Apesar da perspectiva não ser exatamente otimista para os Estados Unidos, o USDA acredita que há uma tendência de aumento global na produção de biocombustíveis para a próxima década – mesmo que seja em ritmo lento do que nos últimos cinco anos.

Apesar da perspectiva de crescimento da produção, ela será em ritmo muito menor do que no passado, reflexo dos seguintes fatores: preços baixos do petróleo, redução do uso de etanol como combustível nos Estados Unidos, relutância de alguns países em adotarem programas de biocombustível com vias de manter períodos de uso e baixa probabilidade da adoção de programas por países que não possuem políticas vinculados a biocombustíveis.

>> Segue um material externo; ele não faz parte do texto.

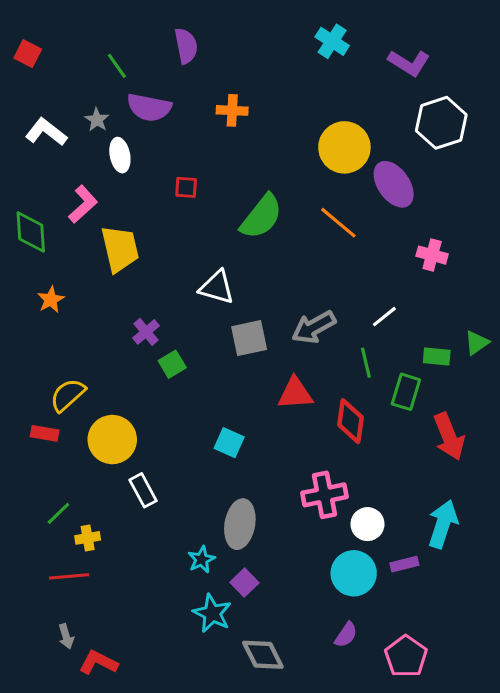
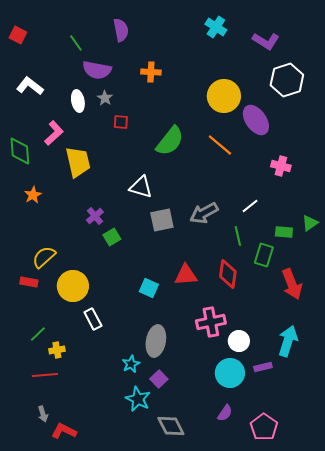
gray star: (97, 120) -> (105, 98), moved
red triangle: (295, 393) -> (186, 275), moved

Para o estudo, a liderança da produção mundial de biocombustíveis deve ser dos Estados Unidos, seguido de Brasil e União Europeia. Outros produtores relevantes serão China, Argentina, Tailândia, Canadá e Indonésia: todos com perspectiva de crescimento, porém, com um volume total ainda menor que os três primeiros.

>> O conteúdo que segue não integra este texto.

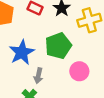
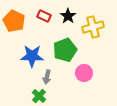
blue star: (22, 52) -> (32, 56), turned 30

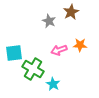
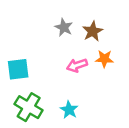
brown star: (71, 12) -> (93, 31), moved
green cross: (33, 69) -> (29, 107), moved

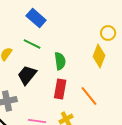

Ainda segundo o estudo, a redução do uso de milho na produção do etanol nos EUA e na União Europeia será compensada com um aumento da produção, usando a mesma matéria-prima como base, em China, Argentina, Brasil e Paraguai.

Ao mesmo tempo, a projeção é de um forte crescimento no uso de cana-de-açúcar e melaço para a produção de etanol, o que depende principalmente da produção nacional brasileira – mas Índia, Tailândia, Colômbia, Argentina, Filipinas e alguns outros países também favorecem os números dessa matéria-prima.

Em relação ao comércio internacional, por sua vez, EUA, Brasil, Canadá, União Europeia e Japão devem seguir como os maiores importadores mundiais de biocombustíveis até 2027. Já os nomes de destaque na exportação são Estados Unidos, Argentina, Brasil e Cingapura, seguidos por Indonésia e Malásia.